■ **What the task asks**
Take from the material every line that contains the word "måste".

= Beginning of Section =

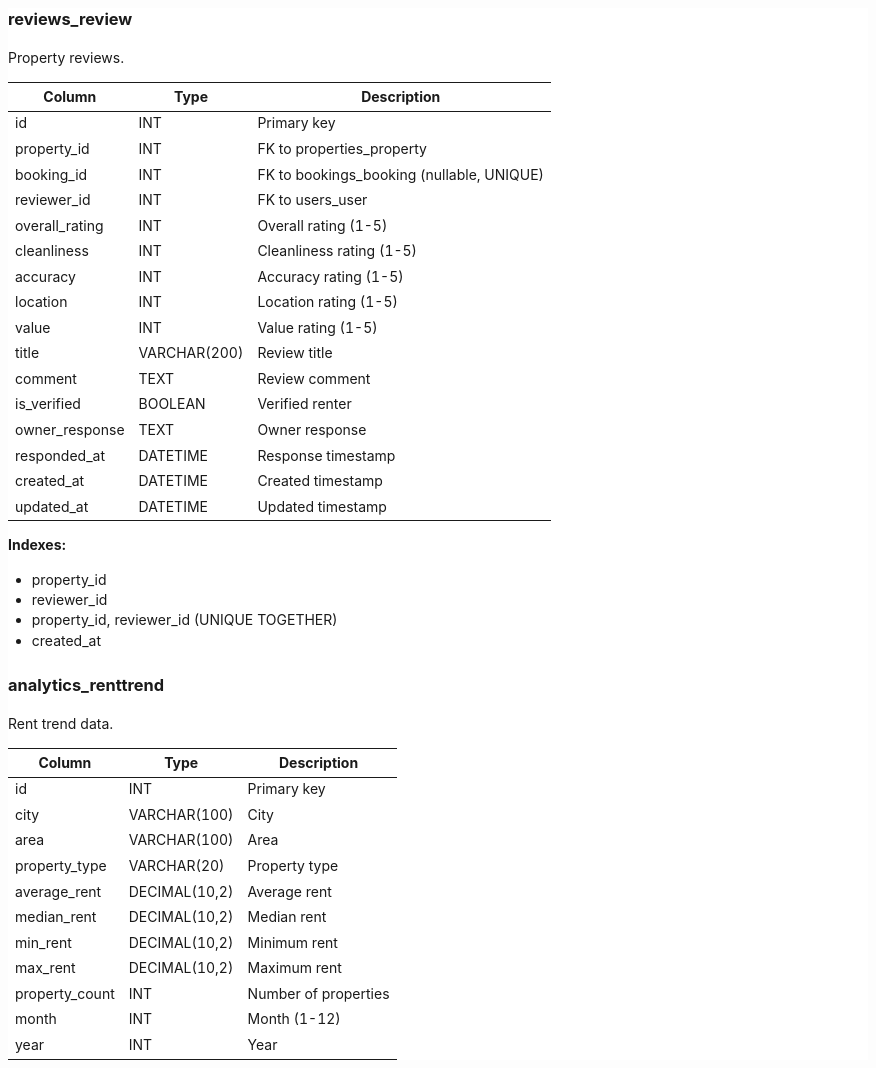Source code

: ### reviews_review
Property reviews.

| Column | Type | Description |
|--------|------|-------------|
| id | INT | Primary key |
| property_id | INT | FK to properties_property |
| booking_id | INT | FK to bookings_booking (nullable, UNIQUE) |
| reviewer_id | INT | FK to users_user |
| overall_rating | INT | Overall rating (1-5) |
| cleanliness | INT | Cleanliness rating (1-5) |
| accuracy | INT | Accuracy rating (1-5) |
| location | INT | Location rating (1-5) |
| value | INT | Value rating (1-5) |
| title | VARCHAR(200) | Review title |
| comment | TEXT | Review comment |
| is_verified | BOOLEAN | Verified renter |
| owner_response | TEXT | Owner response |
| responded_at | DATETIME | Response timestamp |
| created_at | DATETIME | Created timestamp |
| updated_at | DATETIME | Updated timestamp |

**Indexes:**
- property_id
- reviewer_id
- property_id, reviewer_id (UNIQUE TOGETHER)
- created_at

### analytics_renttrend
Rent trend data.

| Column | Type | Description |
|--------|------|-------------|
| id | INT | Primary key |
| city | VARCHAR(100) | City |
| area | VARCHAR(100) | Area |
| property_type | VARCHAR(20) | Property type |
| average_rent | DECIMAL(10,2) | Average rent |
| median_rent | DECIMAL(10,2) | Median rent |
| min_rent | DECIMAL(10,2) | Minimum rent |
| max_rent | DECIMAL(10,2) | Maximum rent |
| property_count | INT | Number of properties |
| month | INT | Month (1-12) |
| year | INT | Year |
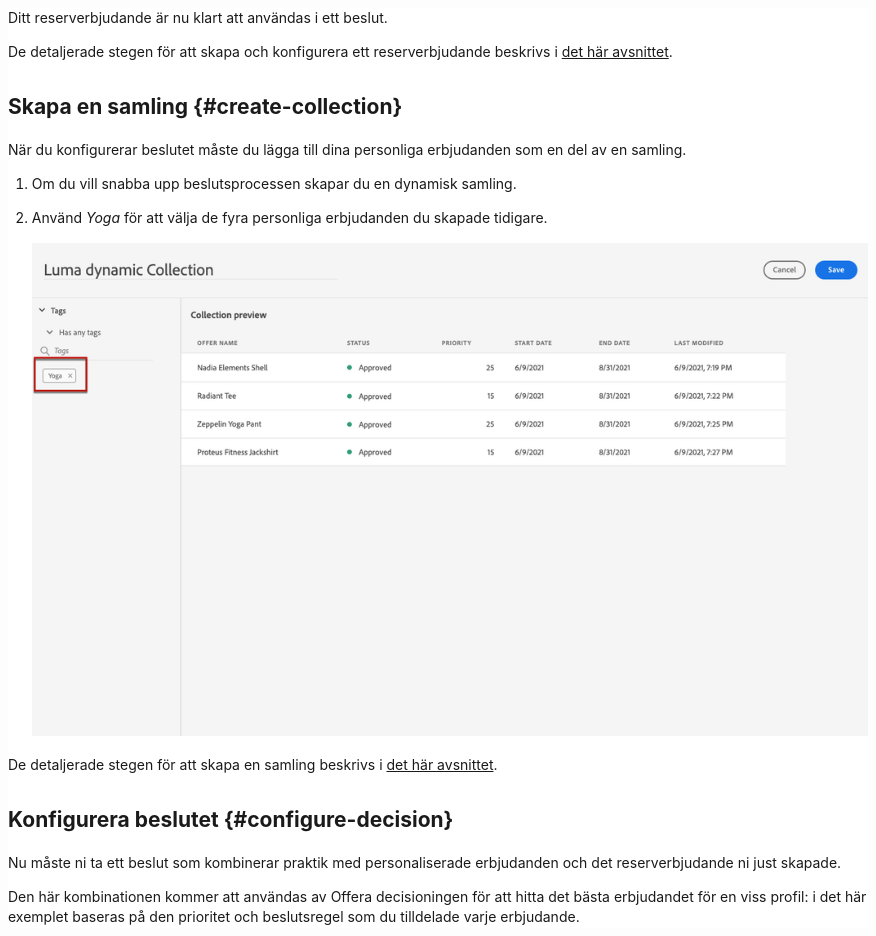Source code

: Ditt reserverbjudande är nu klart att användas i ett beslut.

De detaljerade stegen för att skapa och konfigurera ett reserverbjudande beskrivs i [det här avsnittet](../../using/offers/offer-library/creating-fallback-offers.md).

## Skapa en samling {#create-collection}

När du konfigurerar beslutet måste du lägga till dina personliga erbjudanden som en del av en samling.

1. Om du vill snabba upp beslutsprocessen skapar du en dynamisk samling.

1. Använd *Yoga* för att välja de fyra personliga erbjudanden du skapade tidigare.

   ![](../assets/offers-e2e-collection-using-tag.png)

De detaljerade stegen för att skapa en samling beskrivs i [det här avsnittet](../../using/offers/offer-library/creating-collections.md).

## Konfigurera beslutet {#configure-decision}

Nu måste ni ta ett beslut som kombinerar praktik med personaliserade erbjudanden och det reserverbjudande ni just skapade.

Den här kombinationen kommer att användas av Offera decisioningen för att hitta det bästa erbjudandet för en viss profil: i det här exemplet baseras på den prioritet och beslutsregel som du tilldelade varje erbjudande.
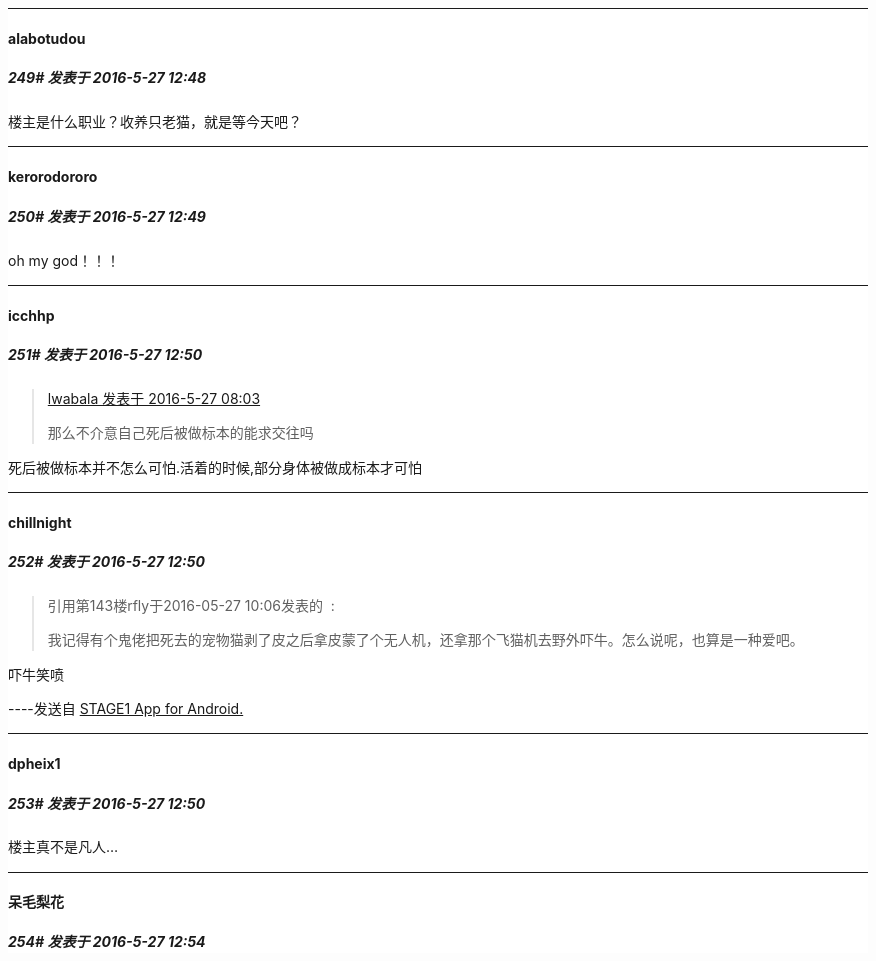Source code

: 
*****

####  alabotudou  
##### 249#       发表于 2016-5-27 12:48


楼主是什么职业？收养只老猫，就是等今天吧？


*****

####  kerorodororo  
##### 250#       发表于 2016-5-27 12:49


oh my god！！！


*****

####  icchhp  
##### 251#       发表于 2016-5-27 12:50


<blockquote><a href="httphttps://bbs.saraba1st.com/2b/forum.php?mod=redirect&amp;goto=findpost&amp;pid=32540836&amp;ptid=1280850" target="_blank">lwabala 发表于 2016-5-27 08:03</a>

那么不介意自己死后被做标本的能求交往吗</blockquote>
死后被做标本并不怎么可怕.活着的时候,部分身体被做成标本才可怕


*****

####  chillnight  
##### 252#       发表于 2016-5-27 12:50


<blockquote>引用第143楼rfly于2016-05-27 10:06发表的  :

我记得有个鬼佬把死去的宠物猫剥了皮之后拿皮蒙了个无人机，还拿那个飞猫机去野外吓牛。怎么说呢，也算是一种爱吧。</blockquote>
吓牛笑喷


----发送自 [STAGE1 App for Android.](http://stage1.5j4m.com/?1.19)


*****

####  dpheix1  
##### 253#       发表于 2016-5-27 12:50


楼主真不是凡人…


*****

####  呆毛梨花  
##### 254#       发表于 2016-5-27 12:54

= End of Section =

■ **Result below**
När du konfigurerar beslutet måste du lägga till dina personliga erbjudanden som en del av en samling.
Nu måste ni ta ett beslut som kombinerar praktik med personaliserade erbjudanden och det reserverbjudande ni just skapade.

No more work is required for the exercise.